My first duffle bag. It was supposed to be a quick, simple project, but, as usually happens, it quickly got out of hand as I kept coming up with new ideas and functions and features I could add. Years ago, when I started making long wool coats, I decided they’d be great to sleep outside in when I’m camping, removing the need to carry a sleeping bag. To complete the sleep system, I used some wool scraps and made big bag (more of a giant pillow case) that I could carry my gear in, and then once camp was established and it was empty, I could stuff my legs in to sleep. The concept worked well, if not my specific design at the time. It was just a top loading sack, so getting items in and out was a challenge. It didn’t close well, the cinch straps weren’t located right, and the carry straps were a problem. My idea was to use this ripstop material I bought years ago and never used to make an outer shell with a full length zipper as well as a top zipper and some webbing and proper attachment points for straps. It ballooned into this giant duffle bag that I’m itching to try out.

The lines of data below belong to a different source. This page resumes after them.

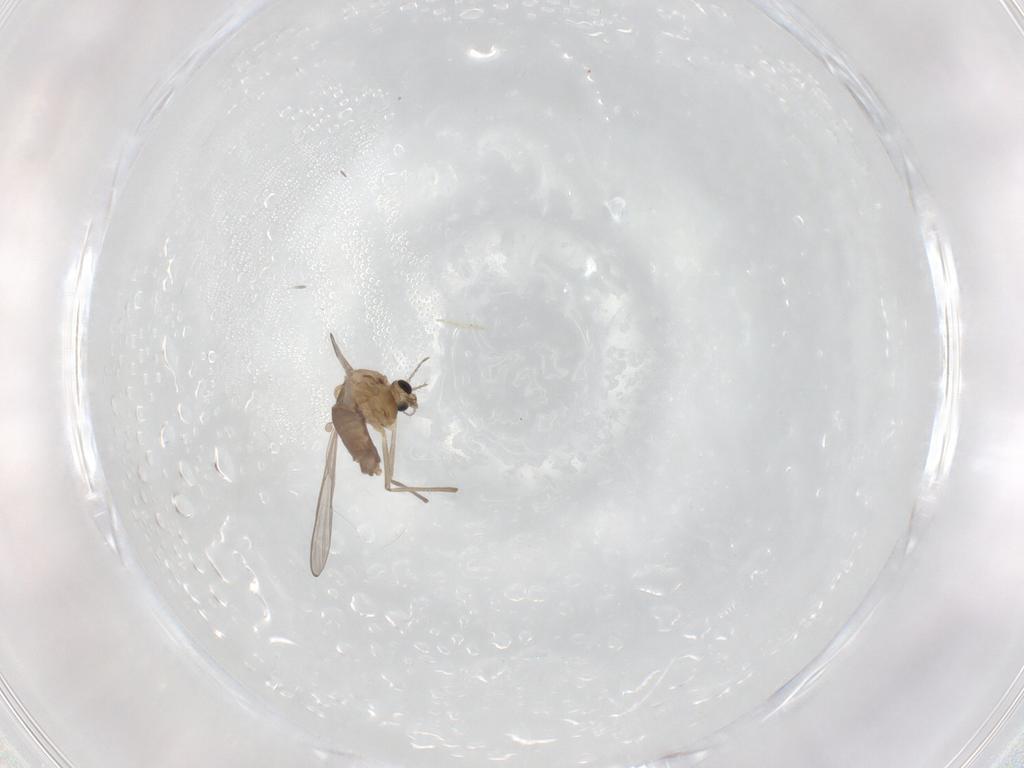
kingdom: Animalia
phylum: Arthropoda
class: Insecta
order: Diptera
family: Chironomidae
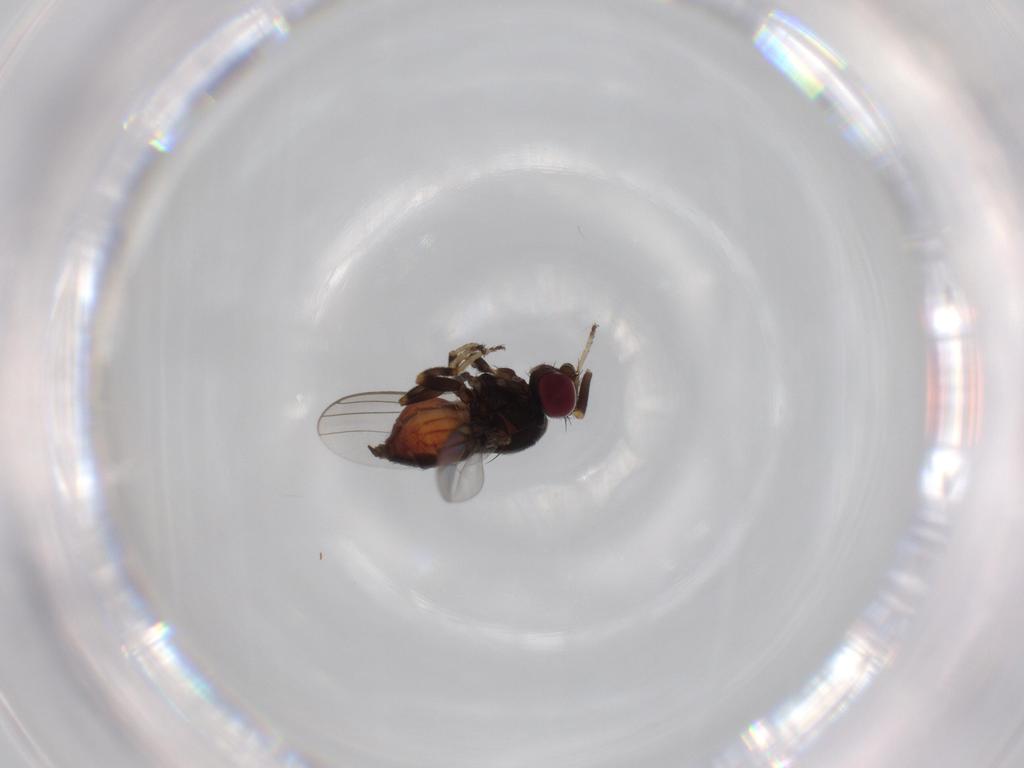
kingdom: Animalia
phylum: Arthropoda
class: Insecta
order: Diptera
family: Chloropidae
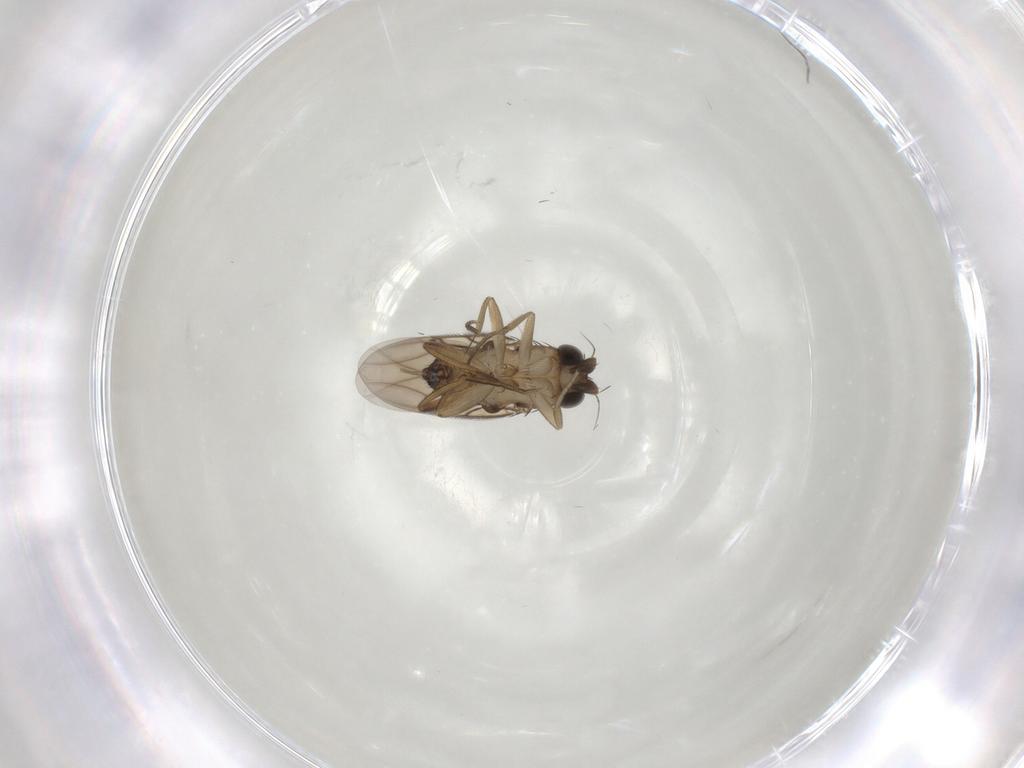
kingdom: Animalia
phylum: Arthropoda
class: Insecta
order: Diptera
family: Phoridae
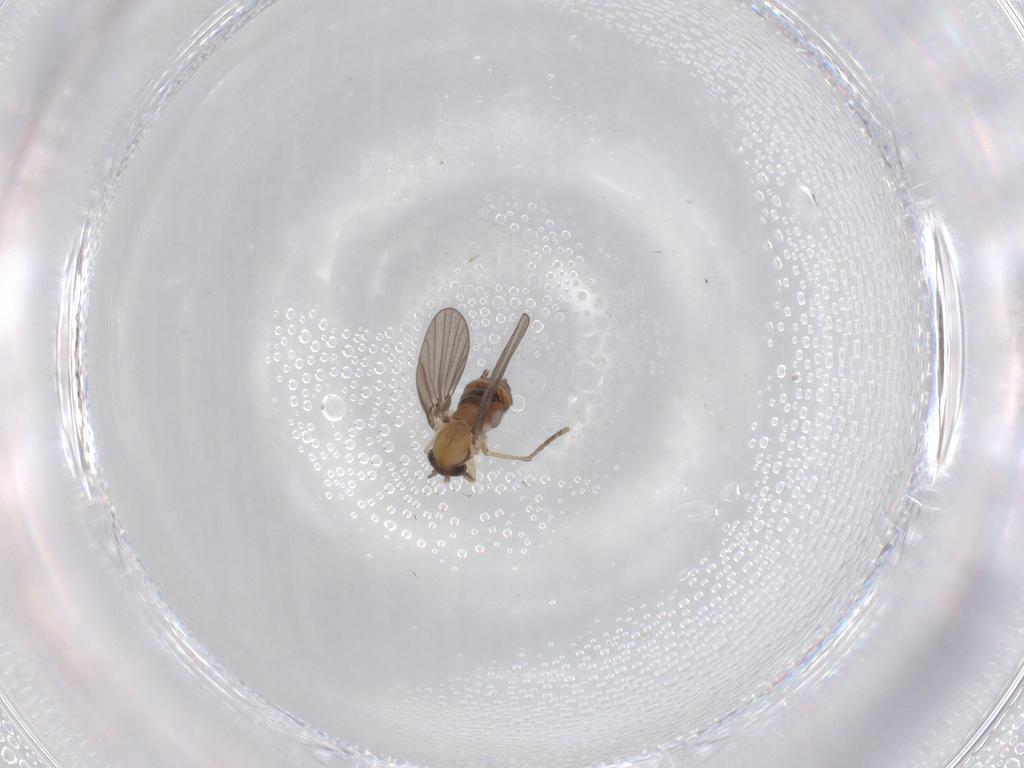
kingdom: Animalia
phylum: Arthropoda
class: Insecta
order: Diptera
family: Psychodidae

I added a giant pocket on the top and bottom for stuff I want quicker access to, or things I don’t want to empty out in order to use the bag as a half sleeping bag. There’s also a D ring to hook a strap to for one of several different carrying methods.

This is the “bottom” of the bag. I want to be able to wear it like a backpack sometimes, so there’s two long rows of webbing I can connect backpack straps to (I haven’t made those yet) and get some pretty good adjustment to fit my body (with whatever coat I may or may not be wearing) or depending on what’s in the bag. I also created a lined pocket that will fit a water bladder.

The top flap with the storm flap flipped out of the way and partially unzipped. I’ve seen a similar design on other packs and thought it was nifty, with the two top zips meeting in the middle where the long center zip ends.

Inside of the top flap. I really like that electric blue, especially with the brown and black.

Given that I want to use the bag as a backpack sometimes, I thought covering the zipper might be good incase I get caught in the rain. I lined the flap with magnetic snaps to keep it closed.

I ended up disassembling my former wool bag (not part of the original plan) so I could make it nicer (my sewing skills have improved a bunch since then…just don’t look too closely). I also wanted it to be removeable, in case I decide to use the two bags independently, or if I want a different liner with interior pockets, or I just want to access the inside of the bag so I can water seal all the punctures from the sewing process (the ripstop fabric itself is pretty water resistant).

The duffle bag handles are removeable (with the cool circular carabiners) and I can adjust where they attach on the webbing to make them effectively shorter or longer.

Nap time.

There you have it, my 2024 sewing projects (…so far…), presented in the order I worked on and completed them. I’ve used the bandolier bag for almost 2 months now, I think, and so far it’s functioning well. The coat has been great, such a night and day difference in mobility. It’s approximately one less wool layer everywhere compared to the Beast Coat, but it’s still plenty warm and I can fit more base layers underneath as needed (mostly due to having a bigger arm hole opening). The Leg Duffle Bag will get its first test in the next day or so when I have a scout overnight event, so I’m looking forward to that. Time to put the new gear through its paces.

Ready for adventure (by the way, the belt buckle light has “regular” lighting plus red, green, and blue…depending on my Jedi/Sith mood…)

Now it’s time to switch gears and draw more.